Exercise directions:
Given the material below, output exactly the lines from the line with "G54D61*X555000Y190000D03*" to the line with "X579870Y117710D03*", both ends included, and no other lines.

Data to process:

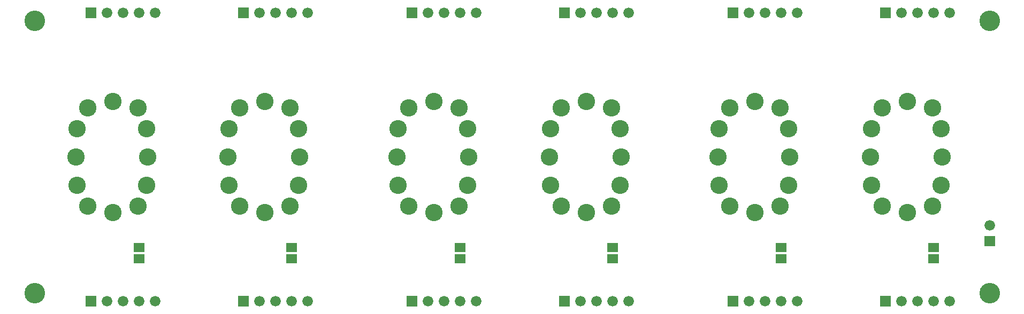
<source format=gbr>
G04 start of page 12 for group 2 layer_idx 0 *
G04 Title: (unknown), top_mask *
G04 Creator: pcb-rnd 1.2.7 *
G04 CreationDate: 2018-01-15 01:10:50 UTC *
G04 For: newell *
G04 Format: Gerber/RS-274X *
G04 PCB-Dimensions: 625000 200000 *
G04 PCB-Coordinate-Origin: lower left *
%MOIN*%
%FSLAX25Y25*%
%LNTOPMASK*%
%ADD64R,0.0572X0.0572*%
%ADD63C,0.1281*%
%ADD62C,0.1080*%
%ADD61C,0.0660*%
%ADD60C,0.0001*%
G54D60*G36*
X341700Y193300D02*Y186700D01*
X348300D01*
Y193300D01*
X341700D01*
G37*
G54D61*X355000Y190000D03*
X365000D03*
X375000D03*
X385000D03*
G54D60*G36*
X246700Y193300D02*Y186700D01*
X253300D01*
Y193300D01*
X246700D01*
G37*
G54D61*X260000Y190000D03*
X270000D03*
X280000D03*
X290000D03*
G54D60*G36*
X341700Y13300D02*Y6700D01*
X348300D01*
Y13300D01*
X341700D01*
G37*
G36*
X246700D02*Y6700D01*
X253300D01*
Y13300D01*
X246700D01*
G37*
G54D61*X260000Y10000D03*
X270000D03*
X280000D03*
X290000D03*
X355000D03*
X365000D03*
X375000D03*
X385000D03*
G54D62*X379870Y82290D03*
X343010Y69230D03*
X336380Y82290D03*
X374490Y69230D03*
X335880Y100000D03*
X336380Y117710D03*
X343010Y130770D03*
X358750Y134710D03*
X374490Y130770D03*
X379870Y117710D03*
X380370Y100000D03*
X358750Y65290D03*
X284870Y82290D03*
X248010Y69230D03*
X241380Y82290D03*
X279490Y69230D03*
X263750Y65290D03*
X240880Y100000D03*
X241380Y117710D03*
X248010Y130770D03*
X263750Y134710D03*
X279490Y130770D03*
X284870Y117710D03*
X285370Y100000D03*
G54D60*G36*
X541700Y13300D02*Y6700D01*
X548300D01*
Y13300D01*
X541700D01*
G37*
G54D61*X555000Y10000D03*
X565000D03*
X575000D03*
X585000D03*
G54D60*G36*
X446700Y13300D02*Y6700D01*
X453300D01*
Y13300D01*
X446700D01*
G37*
G54D61*X460000Y10000D03*
X470000D03*
X480000D03*
X490000D03*
G54D63*X610000Y15000D03*
G54D60*G36*
X541700Y193300D02*Y186700D01*
X548300D01*
Y193300D01*
X541700D01*
G37*
G54D61*X555000Y190000D03*
X565000D03*
X575000D03*
X585000D03*
G54D60*G36*
X446700Y193300D02*Y186700D01*
X453300D01*
Y193300D01*
X446700D01*
G37*
G54D61*X460000Y190000D03*
X470000D03*
X480000D03*
X490000D03*
G54D63*X610000Y185000D03*
G54D60*G36*
X606700Y50800D02*Y44200D01*
X613300D01*
Y50800D01*
X606700D01*
G37*
G54D61*X610000Y57500D03*
G54D62*X579870Y82290D03*
X574490Y130770D03*
X579870Y117710D03*
X580370Y100000D03*
X574490Y69230D03*
X543010D03*
X536380Y82290D03*
X558750Y65290D03*
X535880Y100000D03*
X536380Y117710D03*
X543010Y130770D03*
X558750Y134710D03*
X484870Y82290D03*
X448010Y69230D03*
X441380Y82290D03*
X479490Y69230D03*
X440880Y100000D03*
X441380Y117710D03*
X448010Y130770D03*
X463750Y134710D03*
X479490Y130770D03*
X484870Y117710D03*
X485370Y100000D03*
X463750Y65290D03*
G54D60*G36*
X141700Y193300D02*Y186700D01*
X148300D01*
Y193300D01*
X141700D01*
G37*
G54D61*X155000Y190000D03*
X165000D03*
X175000D03*
X185000D03*
G54D60*G36*
X46700Y193300D02*Y186700D01*
X53300D01*
Y193300D01*
X46700D01*
G37*
G54D61*X60000Y190000D03*
X70000D03*
X80000D03*
X90000D03*
G54D63*X15000Y185000D03*
G54D62*X179500Y82290D03*
X142640Y69230D03*
X174120D03*
X158380Y65290D03*
X136010Y82290D03*
X84870D03*
X48010Y69230D03*
X41380Y82290D03*
X79490Y69230D03*
X63750Y65290D03*
X135510Y100000D03*
X180000D03*
X40880D03*
X85370D03*
X136010Y117710D03*
X41380D03*
X84870D03*
X142640Y130770D03*
X48010D03*
X63750Y134710D03*
X79490Y130770D03*
X158380Y134710D03*
X174120Y130770D03*
X179500Y117710D03*
G54D60*G36*
X141700Y13300D02*Y6700D01*
X148300D01*
Y13300D01*
X141700D01*
G37*
G54D61*X60000Y10000D03*
X70000D03*
X80000D03*
X90000D03*
X155000D03*
X165000D03*
X175000D03*
X185000D03*
G54D60*G36*
X46700Y13300D02*Y6700D01*
X53300D01*
Y13300D01*
X46700D01*
G37*
G54D63*X15000Y15000D03*
G54D64*X279607Y43543D02*X280393D01*
X279607Y36457D02*X280393D01*
X374607Y43543D02*X375393D01*
X374607Y36457D02*X375393D01*
X479607Y43543D02*X480393D01*
X479607Y36457D02*X480393D01*
X79607Y43543D02*X80393D01*
X79607Y36457D02*X80393D01*
X574607Y43543D02*X575393D01*
X574607Y36457D02*X575393D01*
X174607Y43543D02*X175393D01*
X174607Y36457D02*X175393D01*
M02*

</source>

Reply:
G54D61*X555000Y190000D03*
X565000D03*
X575000D03*
X585000D03*
G54D60*G36*
X446700Y193300D02*Y186700D01*
X453300D01*
Y193300D01*
X446700D01*
G37*
G54D61*X460000Y190000D03*
X470000D03*
X480000D03*
X490000D03*
G54D63*X610000Y185000D03*
G54D60*G36*
X606700Y50800D02*Y44200D01*
X613300D01*
Y50800D01*
X606700D01*
G37*
G54D61*X610000Y57500D03*
G54D62*X579870Y82290D03*
X574490Y130770D03*
X579870Y117710D03*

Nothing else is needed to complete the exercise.